=== Data ===

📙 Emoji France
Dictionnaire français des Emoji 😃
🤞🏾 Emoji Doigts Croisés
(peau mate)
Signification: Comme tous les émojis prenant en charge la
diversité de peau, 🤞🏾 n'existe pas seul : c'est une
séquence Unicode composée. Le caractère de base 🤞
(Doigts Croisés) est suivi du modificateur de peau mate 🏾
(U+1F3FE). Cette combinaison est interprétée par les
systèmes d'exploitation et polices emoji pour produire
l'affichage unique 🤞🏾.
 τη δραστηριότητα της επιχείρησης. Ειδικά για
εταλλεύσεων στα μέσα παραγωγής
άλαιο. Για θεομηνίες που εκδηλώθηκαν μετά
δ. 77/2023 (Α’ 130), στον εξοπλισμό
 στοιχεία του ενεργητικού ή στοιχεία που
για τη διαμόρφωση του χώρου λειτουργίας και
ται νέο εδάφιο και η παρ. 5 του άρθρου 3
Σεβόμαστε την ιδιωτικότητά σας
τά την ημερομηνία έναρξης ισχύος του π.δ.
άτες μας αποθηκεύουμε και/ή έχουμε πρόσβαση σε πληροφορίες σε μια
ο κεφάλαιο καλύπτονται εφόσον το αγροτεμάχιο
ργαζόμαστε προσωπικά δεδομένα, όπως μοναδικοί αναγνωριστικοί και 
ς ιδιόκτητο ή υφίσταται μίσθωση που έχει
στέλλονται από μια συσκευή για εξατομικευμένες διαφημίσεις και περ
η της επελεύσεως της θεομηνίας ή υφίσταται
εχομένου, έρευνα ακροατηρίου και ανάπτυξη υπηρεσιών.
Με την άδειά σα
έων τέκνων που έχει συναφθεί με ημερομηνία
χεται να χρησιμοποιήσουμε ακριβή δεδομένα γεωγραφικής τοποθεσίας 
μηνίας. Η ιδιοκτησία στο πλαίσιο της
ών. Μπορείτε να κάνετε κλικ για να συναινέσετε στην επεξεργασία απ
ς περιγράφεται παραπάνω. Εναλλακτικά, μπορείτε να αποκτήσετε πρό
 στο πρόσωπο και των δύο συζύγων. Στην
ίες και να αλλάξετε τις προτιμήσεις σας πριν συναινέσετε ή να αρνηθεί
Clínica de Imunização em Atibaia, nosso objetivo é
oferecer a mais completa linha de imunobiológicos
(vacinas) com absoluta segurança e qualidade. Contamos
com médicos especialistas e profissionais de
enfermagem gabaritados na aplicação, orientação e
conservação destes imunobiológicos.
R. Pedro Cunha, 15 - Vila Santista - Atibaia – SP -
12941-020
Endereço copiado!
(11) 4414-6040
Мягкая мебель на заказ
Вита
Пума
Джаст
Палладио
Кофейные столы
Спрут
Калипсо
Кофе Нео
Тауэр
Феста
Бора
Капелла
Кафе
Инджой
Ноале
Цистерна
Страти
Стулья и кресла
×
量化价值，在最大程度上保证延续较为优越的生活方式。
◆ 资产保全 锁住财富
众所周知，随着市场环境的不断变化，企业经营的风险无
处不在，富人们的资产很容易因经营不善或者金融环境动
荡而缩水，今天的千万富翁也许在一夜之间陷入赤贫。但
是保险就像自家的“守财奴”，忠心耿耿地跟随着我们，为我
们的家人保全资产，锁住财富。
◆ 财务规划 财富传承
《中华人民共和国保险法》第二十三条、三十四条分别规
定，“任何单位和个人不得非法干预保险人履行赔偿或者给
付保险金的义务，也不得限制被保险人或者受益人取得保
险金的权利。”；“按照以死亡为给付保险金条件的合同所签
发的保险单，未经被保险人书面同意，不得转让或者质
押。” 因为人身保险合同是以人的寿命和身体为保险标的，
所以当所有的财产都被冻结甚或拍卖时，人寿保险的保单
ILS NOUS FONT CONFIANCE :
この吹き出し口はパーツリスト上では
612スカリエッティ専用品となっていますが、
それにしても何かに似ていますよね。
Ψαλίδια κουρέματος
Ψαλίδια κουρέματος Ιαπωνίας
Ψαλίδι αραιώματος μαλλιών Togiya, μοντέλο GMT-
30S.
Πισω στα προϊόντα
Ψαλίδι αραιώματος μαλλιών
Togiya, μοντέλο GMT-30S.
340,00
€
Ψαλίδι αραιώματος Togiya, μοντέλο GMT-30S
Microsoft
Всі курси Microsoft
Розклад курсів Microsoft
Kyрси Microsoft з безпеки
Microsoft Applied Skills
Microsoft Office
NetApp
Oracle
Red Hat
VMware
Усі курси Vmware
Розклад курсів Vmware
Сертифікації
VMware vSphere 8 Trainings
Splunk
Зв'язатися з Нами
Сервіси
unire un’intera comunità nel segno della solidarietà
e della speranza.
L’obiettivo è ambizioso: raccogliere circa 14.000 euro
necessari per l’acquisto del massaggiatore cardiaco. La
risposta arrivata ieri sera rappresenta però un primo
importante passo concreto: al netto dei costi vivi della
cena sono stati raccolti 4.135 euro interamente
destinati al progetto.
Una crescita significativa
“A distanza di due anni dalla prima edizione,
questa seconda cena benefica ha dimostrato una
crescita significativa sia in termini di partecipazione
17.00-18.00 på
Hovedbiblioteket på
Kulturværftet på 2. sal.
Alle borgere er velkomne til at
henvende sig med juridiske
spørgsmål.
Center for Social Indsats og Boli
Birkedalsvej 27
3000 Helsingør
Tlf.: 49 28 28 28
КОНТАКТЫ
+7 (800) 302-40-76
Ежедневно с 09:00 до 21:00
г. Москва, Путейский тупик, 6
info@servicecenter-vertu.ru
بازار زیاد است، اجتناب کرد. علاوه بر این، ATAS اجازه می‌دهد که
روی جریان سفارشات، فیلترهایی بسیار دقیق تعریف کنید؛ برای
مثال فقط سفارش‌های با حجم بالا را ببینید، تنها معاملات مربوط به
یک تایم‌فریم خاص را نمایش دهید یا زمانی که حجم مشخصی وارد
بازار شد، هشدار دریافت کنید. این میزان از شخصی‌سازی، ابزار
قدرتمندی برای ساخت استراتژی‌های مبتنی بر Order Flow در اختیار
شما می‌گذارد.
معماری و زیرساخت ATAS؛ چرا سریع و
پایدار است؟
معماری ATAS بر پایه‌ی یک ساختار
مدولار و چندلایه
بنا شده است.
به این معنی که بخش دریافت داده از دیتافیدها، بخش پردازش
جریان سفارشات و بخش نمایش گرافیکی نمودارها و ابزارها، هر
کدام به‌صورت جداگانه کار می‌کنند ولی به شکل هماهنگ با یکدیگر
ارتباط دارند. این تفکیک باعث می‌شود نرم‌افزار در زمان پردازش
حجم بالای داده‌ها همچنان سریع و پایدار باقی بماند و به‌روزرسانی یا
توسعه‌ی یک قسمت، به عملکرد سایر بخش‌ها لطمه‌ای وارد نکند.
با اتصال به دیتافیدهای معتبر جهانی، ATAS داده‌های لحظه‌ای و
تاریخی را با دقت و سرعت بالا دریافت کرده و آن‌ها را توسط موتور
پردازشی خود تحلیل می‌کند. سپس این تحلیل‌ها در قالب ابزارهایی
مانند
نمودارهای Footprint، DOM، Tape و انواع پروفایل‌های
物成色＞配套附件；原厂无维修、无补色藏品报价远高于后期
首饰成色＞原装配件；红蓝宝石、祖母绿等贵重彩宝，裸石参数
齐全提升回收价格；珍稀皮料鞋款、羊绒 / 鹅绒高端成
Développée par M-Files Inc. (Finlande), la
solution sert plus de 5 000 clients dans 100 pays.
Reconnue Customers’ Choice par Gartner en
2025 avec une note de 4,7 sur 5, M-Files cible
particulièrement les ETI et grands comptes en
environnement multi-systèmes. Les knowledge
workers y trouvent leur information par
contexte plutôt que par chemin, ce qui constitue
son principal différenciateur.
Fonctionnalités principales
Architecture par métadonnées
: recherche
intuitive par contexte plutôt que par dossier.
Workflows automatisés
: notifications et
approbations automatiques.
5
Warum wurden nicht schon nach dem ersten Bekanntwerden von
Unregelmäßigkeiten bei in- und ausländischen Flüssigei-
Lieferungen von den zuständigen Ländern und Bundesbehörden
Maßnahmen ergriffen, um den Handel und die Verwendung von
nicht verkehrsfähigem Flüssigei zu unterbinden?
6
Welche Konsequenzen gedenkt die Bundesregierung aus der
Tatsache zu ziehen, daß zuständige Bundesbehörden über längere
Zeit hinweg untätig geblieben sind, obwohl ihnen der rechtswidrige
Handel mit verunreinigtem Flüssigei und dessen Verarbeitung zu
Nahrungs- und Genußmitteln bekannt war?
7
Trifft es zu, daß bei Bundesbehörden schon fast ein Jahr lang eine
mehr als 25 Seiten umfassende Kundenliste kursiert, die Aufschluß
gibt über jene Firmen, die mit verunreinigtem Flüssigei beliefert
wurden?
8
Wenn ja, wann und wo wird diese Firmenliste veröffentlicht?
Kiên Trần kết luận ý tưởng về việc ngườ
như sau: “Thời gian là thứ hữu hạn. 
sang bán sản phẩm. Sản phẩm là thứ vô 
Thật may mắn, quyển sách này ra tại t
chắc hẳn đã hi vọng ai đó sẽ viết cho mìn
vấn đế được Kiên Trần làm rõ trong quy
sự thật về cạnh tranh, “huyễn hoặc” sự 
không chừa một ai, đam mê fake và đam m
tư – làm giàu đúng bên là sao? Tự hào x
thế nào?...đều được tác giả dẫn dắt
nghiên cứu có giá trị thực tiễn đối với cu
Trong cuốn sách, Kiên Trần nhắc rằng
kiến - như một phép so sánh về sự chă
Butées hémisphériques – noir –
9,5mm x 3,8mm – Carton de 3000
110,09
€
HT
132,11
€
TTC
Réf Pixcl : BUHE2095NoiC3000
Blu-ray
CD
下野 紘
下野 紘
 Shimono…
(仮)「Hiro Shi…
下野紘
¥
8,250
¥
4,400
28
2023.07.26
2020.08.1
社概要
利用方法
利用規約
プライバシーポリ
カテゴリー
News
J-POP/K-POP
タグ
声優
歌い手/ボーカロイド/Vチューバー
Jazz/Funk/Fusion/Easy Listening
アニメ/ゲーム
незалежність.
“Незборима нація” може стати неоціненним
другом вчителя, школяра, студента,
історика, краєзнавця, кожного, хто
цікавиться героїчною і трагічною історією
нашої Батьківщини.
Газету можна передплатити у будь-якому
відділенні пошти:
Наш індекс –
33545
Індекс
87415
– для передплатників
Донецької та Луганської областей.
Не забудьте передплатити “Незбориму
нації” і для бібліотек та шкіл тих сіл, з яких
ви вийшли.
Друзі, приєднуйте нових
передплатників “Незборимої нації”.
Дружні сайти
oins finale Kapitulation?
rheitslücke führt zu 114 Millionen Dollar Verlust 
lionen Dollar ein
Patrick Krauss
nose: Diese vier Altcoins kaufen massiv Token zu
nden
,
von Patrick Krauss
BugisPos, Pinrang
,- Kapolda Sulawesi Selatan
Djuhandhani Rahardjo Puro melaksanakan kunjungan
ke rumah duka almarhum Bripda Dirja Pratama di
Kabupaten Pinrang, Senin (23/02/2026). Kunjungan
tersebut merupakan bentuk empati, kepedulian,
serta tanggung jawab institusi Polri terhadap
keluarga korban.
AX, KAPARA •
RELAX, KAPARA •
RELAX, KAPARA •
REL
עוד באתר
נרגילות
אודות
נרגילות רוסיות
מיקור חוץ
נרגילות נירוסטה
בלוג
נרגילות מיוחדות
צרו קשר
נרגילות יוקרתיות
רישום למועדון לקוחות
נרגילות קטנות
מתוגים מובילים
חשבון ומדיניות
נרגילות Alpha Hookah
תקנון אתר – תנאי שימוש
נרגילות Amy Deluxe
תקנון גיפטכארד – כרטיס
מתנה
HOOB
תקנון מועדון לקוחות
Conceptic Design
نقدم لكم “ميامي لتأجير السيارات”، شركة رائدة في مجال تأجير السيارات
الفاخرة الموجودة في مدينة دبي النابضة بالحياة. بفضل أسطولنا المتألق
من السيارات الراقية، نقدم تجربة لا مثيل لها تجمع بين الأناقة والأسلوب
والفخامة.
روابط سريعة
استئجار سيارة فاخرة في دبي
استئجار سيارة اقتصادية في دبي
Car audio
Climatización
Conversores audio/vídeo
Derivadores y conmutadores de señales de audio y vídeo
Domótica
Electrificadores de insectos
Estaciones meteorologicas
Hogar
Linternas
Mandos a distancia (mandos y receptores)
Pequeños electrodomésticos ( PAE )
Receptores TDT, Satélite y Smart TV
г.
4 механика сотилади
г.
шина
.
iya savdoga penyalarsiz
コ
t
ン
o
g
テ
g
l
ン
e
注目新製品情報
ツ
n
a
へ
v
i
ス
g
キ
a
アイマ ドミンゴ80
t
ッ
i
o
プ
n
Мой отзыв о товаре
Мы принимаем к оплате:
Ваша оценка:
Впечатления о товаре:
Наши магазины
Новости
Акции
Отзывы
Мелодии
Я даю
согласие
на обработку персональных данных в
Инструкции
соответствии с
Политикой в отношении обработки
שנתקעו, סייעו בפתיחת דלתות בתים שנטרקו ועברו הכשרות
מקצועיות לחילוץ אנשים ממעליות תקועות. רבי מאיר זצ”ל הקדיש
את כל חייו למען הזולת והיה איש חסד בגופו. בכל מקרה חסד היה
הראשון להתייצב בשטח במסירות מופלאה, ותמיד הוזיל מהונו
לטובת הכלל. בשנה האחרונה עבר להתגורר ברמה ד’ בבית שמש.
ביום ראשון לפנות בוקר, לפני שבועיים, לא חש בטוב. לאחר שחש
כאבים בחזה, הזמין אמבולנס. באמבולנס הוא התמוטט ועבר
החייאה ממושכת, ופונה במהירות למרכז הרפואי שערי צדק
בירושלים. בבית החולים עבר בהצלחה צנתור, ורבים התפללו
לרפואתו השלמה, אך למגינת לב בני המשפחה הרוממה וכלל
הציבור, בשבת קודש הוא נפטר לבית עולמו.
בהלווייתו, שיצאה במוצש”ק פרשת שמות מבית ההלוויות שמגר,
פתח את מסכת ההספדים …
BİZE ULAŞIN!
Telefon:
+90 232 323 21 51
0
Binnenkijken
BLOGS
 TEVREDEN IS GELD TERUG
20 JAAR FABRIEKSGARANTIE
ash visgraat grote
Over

===

* Directions:
From the entries above, copy each line that holds "ημερομηνία".

* Answer to the exercise:
τά την ημερομηνία έναρξης ισχύος του π.δ.
έων τέκνων που έχει συναφθεί με ημερομηνία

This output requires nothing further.